Let's consider a larger kinematic chain in free 3D space.

xml_str = """
<x_xy model="three_segment_kinematic_chain">
<options dt="0.01" gravity="0 0 9.81"></options>
<worldbody>
<body joint="free" name="seg2" pos="0 0 2">
<geom dim="1 0.25 0.2" mass="0.1" pos="0.5 0 0" type="box"></geom>
<body joint="ry" name="seg1">
<geom dim="1 0.25 0.2" mass="0.1" pos="-0.5 0 0" type="box"></geom>
<body joint="frozen" name="imu1" pos="-0.5 0 0.125">
<geom color="orange" dim="0.2 0.2 0.05" mass="0.05" type="box"></geom>
</body>
</body>
<body joint="rz" name="seg3" pos="1 0 0">
<geom dim="1 0.25 0.2" mass="0.1" pos="0.5 0 0" type="box"></geom>
<body joint="frozen" name="imu2" pos="0.5 0 -0.125">
<geom color="orange" dim="0.2 0.2 0.05" mass="0.05" type="box"></geom>
</body>
</body>
</body>
</worldbody>
</x_xy>
"""

sys = ring.System.create(xml_str)
data = ring.RCMG(sys, ring.MotionConfig(T=10.0, t_max=1.5), add_X_imus=True,
                           add_y_relpose=True, keep_output_extras=True).to_list()

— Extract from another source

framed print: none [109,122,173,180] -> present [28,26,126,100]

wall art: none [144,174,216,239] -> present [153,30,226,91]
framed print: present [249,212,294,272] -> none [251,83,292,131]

# with `keep_output_extras` really everything one could possibly imagine is returned
(X, y), (key, qs, xs, sys_mod) = data[0]

frames = sys.render(xs, camera="targetfar")
show_video(frames, sys.dt)
executing generators: 100%|██████████| 1/1 [00:06<00:00,  6.97s/it]
Rendering frames..: 100%|██████████| 1000/1000 [00:09<00:00, 102.55it/s]

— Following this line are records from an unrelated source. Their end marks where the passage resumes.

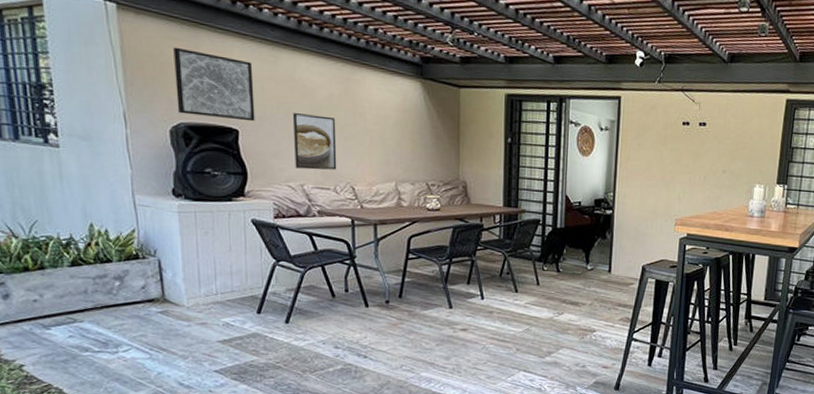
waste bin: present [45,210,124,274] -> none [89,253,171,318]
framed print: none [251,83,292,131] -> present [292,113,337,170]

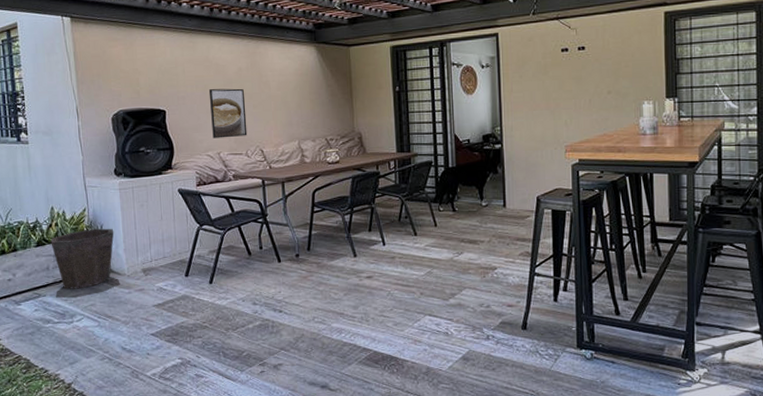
waste bin: none [89,253,171,318] -> present [50,228,114,289]
wall art: present [173,47,255,122] -> none [113,46,179,103]

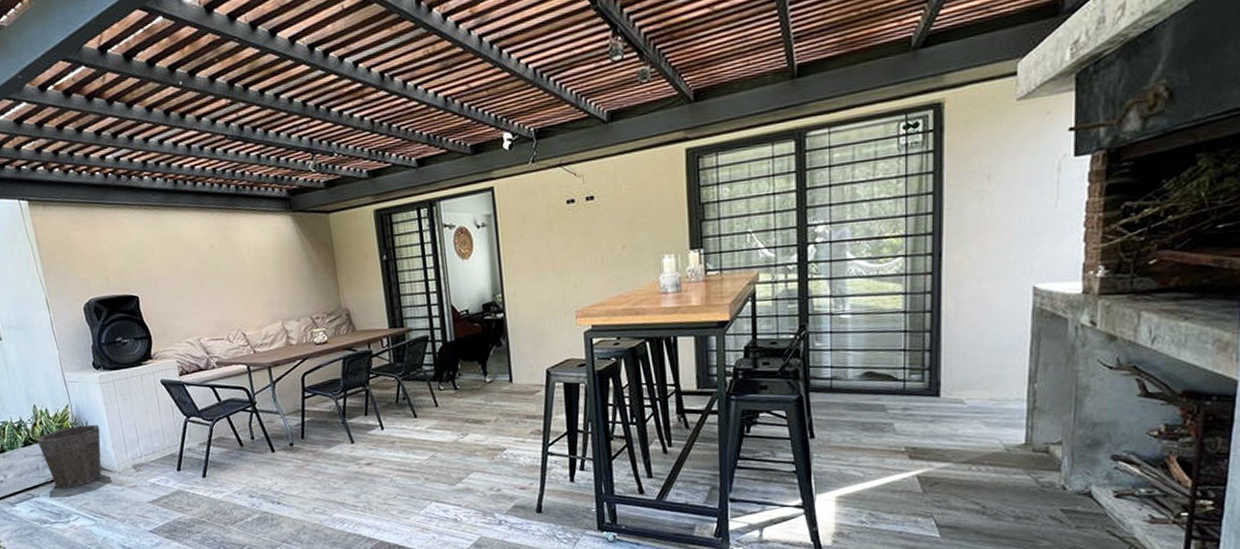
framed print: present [208,88,248,139] -> none [181,267,227,324]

The two orange boxes on segment 1 and segment 3 are modelling our two IMUs. This will be the network's input X data.

As target we will try to estimate both relative orientations as y data.

X.keys()
dict_keys(['seg1', 'seg2', 'seg3'])
X["seg1"].keys()
dict_keys(['acc', 'gyr'])
y.keys()
dict_keys(['seg1', 'seg3'])
plt.grid()
plt.plot(np.arange(0, 10.0, step=sys.dt), X["seg1"]["gyr"], label=["x", "y", "z"])
plt.ylabel("gyro [rad / s]")
plt.xlabel("time [s]")
plt.title("IMU 1 Gyroscope")
plt.legend()
plt.show()
No description has been provided for this image

Now, the IMU is non-zero in all three x/y/z components.

plt.grid()
plt.plot(np.arange(0, 10.0, step=sys.dt), y["seg1"], label=["w", "x", "y", "z"])
plt.xlabel("time [s]")
plt.title("Relative quaternion from seg2 to seg1")
plt.legend()
plt.show()
No description has been provided for this image

Note how the relative quaternion is only around the y-axis. Can you see why? (Hint: Check the defining xml_str.)